But my feet? They are happy. 
 
And even happier yet because tomorrow, they will find themselves and their cobalt blue open-toe stiletto compatriots in Las Motherfucking Vegas. Vegas! Viva Las!
 
(My long introduction that led you to think this post was about shoes alone is what they would refer to as “slow-playing it” in poker terms. I’m so topical.)
     
My boyfriend and I leave Chicago in approximately 12 hours to embark on a week long vacation (a week! a whole week!). The joy that madly pumps through my veins right now leads me to think that maybe it is possible to live high on life! alone. 
   
I had a very creative, very hilarious post prepared (Ed. note: This is not it) but it’ll have to wait to be posted till I’m in Vegas (Vegas!).
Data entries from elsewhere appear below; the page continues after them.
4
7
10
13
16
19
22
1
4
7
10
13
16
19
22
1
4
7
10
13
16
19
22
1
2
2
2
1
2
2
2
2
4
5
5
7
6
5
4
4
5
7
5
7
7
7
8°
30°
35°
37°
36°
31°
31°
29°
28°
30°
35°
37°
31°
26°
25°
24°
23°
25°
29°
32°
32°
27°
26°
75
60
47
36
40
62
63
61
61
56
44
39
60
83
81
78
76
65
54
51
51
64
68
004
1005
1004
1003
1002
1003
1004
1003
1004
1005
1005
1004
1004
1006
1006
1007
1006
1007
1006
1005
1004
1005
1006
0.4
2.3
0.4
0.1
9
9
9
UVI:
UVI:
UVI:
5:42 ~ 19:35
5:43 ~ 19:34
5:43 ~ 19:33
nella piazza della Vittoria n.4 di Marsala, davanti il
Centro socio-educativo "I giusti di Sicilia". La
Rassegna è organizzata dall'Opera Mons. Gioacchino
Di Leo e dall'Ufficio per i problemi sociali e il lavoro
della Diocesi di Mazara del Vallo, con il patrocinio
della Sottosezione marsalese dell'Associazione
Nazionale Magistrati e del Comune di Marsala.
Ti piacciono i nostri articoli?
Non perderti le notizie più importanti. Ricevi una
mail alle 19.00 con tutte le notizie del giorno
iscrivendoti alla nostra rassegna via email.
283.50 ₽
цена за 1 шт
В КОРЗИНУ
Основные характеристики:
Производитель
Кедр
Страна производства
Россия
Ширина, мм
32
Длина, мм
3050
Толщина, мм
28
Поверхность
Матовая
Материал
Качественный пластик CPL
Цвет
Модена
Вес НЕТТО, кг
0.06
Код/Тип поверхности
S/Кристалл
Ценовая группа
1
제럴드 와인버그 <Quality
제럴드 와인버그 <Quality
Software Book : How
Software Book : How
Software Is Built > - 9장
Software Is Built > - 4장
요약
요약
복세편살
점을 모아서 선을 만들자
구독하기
Because today has been a very busy day at the office, a wild scramble on my part to finish what I can and hide what I can’t. Laptops will be brought along on the trip and posting will seamlessly continue. When I agreed to NaBloPoMo (Ed. note: Cue giggle), this week long trip had already been planned. Which means that I knew there would be a week when I would not be chained to my office desk - where it’s easy to blog - but in Vegas (Vegas!) - where there are many distractions that may - just may - outweigh blogging. But I welcome the challenge. There is a small part of me that envisions sitting by the pool or laying out on the hotel bed and writing some of my best posts yet. You may slightly loathe me as you read my posts that are written in Vegas (Vegas!), but I promise I won’t be that person who just rubs it in your face that she is in Vegas (Vegas!) while you are not in Vegas (Vegas!).  Really.
       
If you need any more reasons to tune in this upcoming week, know that while tomorrow (tomorrow!) through next Tuesday will be spent in Vegas (Vegas!), starting Tuesday morning, I will be at my boyfriend’s parents’ house located in Small Mormon Town, Utah, an hour outside of Vegas, playing golf, canyoneering with my boyfriend’s father (??), celebrating Thanksgiving, and hopefully not becoming someones 4th wife. 
      
See how this could have been a very hilarious post? Scene: Me - a very not blond, very not blue-eyed, very olive-toned complexioned person - preparing herself to travel to a town full of Mormons to celebrate Thanksgiving with her boyfriend’s family for the very first time. Hilarity ensues!
         
But I just can’t do it justice right now. Because I am at the office, and I am busy finishing what I can and hiding what I can’t. I am dizzy and faint and slightly nauseous due to the greater concentration of aerosol water repellent spray than oxygen in the air surrounding my desk. And I can’t stop wanting to shout at the top of my lungs so that everyone in this office can hear: I’M GOING TO BE GONE FOR AN ENTIRE WEEK, SUCK ON THAT!
       
I’m beginning to think that the 4th cup of coffee I had a moment ago was a bad idea.
    
Oh, and my boyfriend? He doesn’t know about this blog yet, not so much because I am hiding it from him but because I haven’t told him about it (Ed. note: …). So I imagine that’ll provide for some interesting future posts as well. Perhaps I’ll even attempt a live blog post for that conversation. It would be so topical of me.